Segment Start: Supplied records

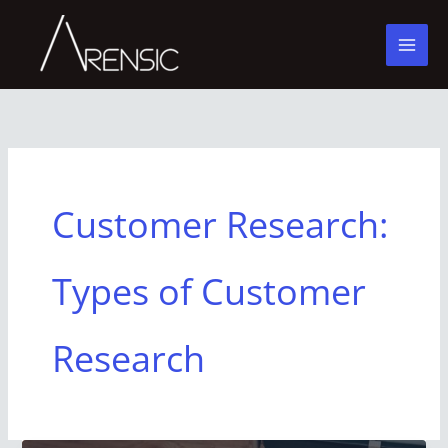
Skip
to
content
Customer Research:
Types of Customer
Research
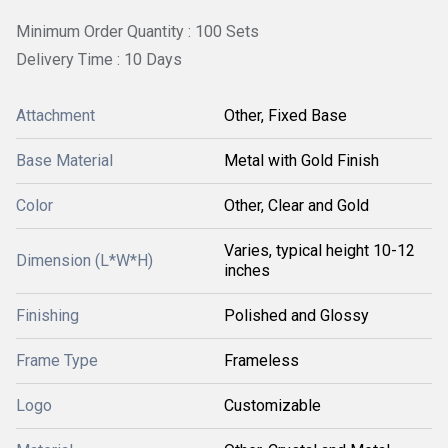
Minimum Order Quantity : 100 Sets
Delivery Time : 10 Days
Attachment
Other, Fixed Base
Base Material
Metal with Gold Finish
Color
Other, Clear and Gold
Varies, typical height 10-12
Dimension (L*W*H)
inches
Finishing
Polished and Glossy
Frame Type
Frameless
Logo
Customizable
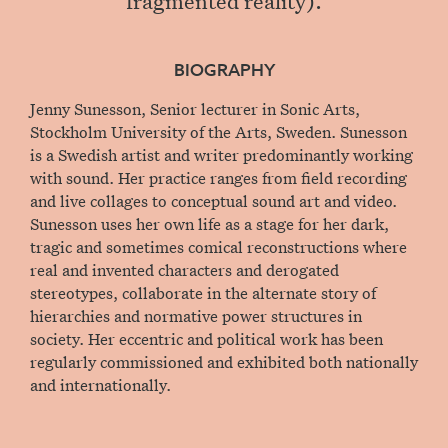
BIOGRAPHY
Jenny Sunesson, Senior lecturer in Sonic Arts,
Stockholm University of the Arts, Sweden. Sunesson
is a Swedish artist and writer predominantly working
with sound. Her practice ranges from field recording
and live collages to conceptual sound art and video.
Sunesson uses her own life as a stage for her dark,
tragic and sometimes comical reconstructions where
real and invented characters and derogated
stereotypes, collaborate in the alternate story of
hierarchies and normative power structures in
society. Her eccentric and political work has been
regularly commissioned and exhibited both nationally
and internationally.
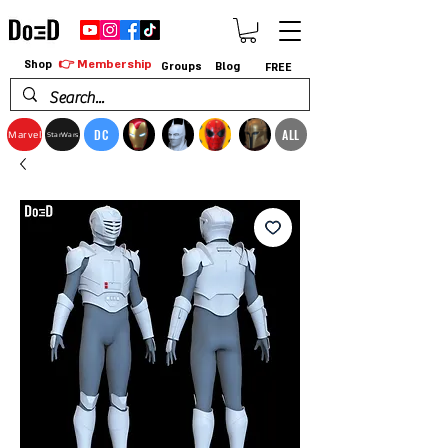
👉 Membership
Shop
Groups
Blog
FREE
DC
ALL
Marvel
StarWars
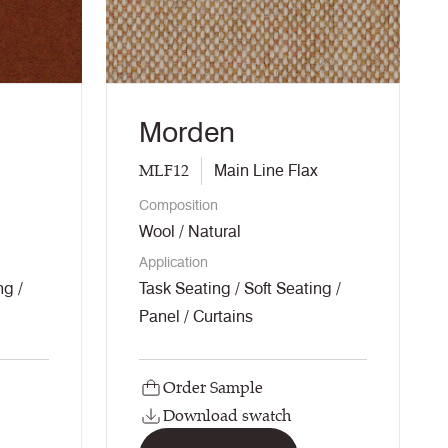
Morden
MLF12
Main Line Flax
Composition
Wool / Natural
Application
ng /
Task Seating / Soft Seating /
Panel / Curtains
Order Sample
Download swatch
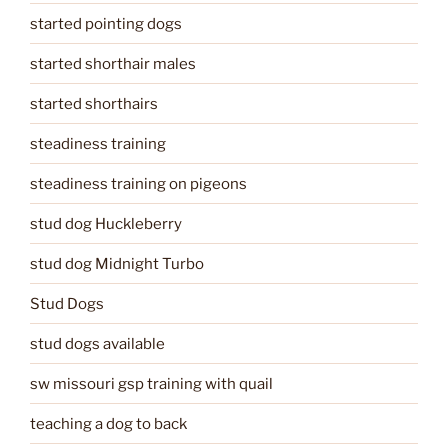
started pointing dogs
started shorthair males
started shorthairs
steadiness training
steadiness training on pigeons
stud dog Huckleberry
stud dog Midnight Turbo
Stud Dogs
stud dogs available
sw missouri gsp training with quail
teaching a dog to back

Segment End: Supplied records

Copy out the text of the entire listing above line for line, without changing anything, and omit the pictures from your answer.

Skip
to
content
Customer Research:
Types of Customer
Research
Minimum Order Quantity : 100 Sets
Delivery Time : 10 Days
Attachment
Other, Fixed Base
Base Material
Metal with Gold Finish
Color
Other, Clear and Gold
Varies, typical height 10-12
Dimension (L*W*H)
inches
Finishing
Polished and Glossy
Frame Type
Frameless
Logo
Customizable
BIOGRAPHY
Jenny Sunesson, Senior lecturer in Sonic Arts,
Stockholm University of the Arts, Sweden. Sunesson
is a Swedish artist and writer predominantly working
with sound. Her practice ranges from field recording
and live collages to conceptual sound art and video.
Sunesson uses her own life as a stage for her dark,
tragic and sometimes comical reconstructions where
real and invented characters and derogated
stereotypes, collaborate in the alternate story of
hierarchies and normative power structures in
society. Her eccentric and political work has been
regularly commissioned and exhibited both nationally
and internationally.
👉 Membership
Shop
Groups
Blog
FREE
DC
ALL
Marvel
StarWars
Morden
MLF12
Main Line Flax
Composition
Wool / Natural
Application
ng /
Task Seating / Soft Seating /
Panel / Curtains
Order Sample
Download swatch
started pointing dogs
started shorthair males
started shorthairs
steadiness training
steadiness training on pigeons
stud dog Huckleberry
stud dog Midnight Turbo
Stud Dogs
stud dogs available
sw missouri gsp training with quail
teaching a dog to back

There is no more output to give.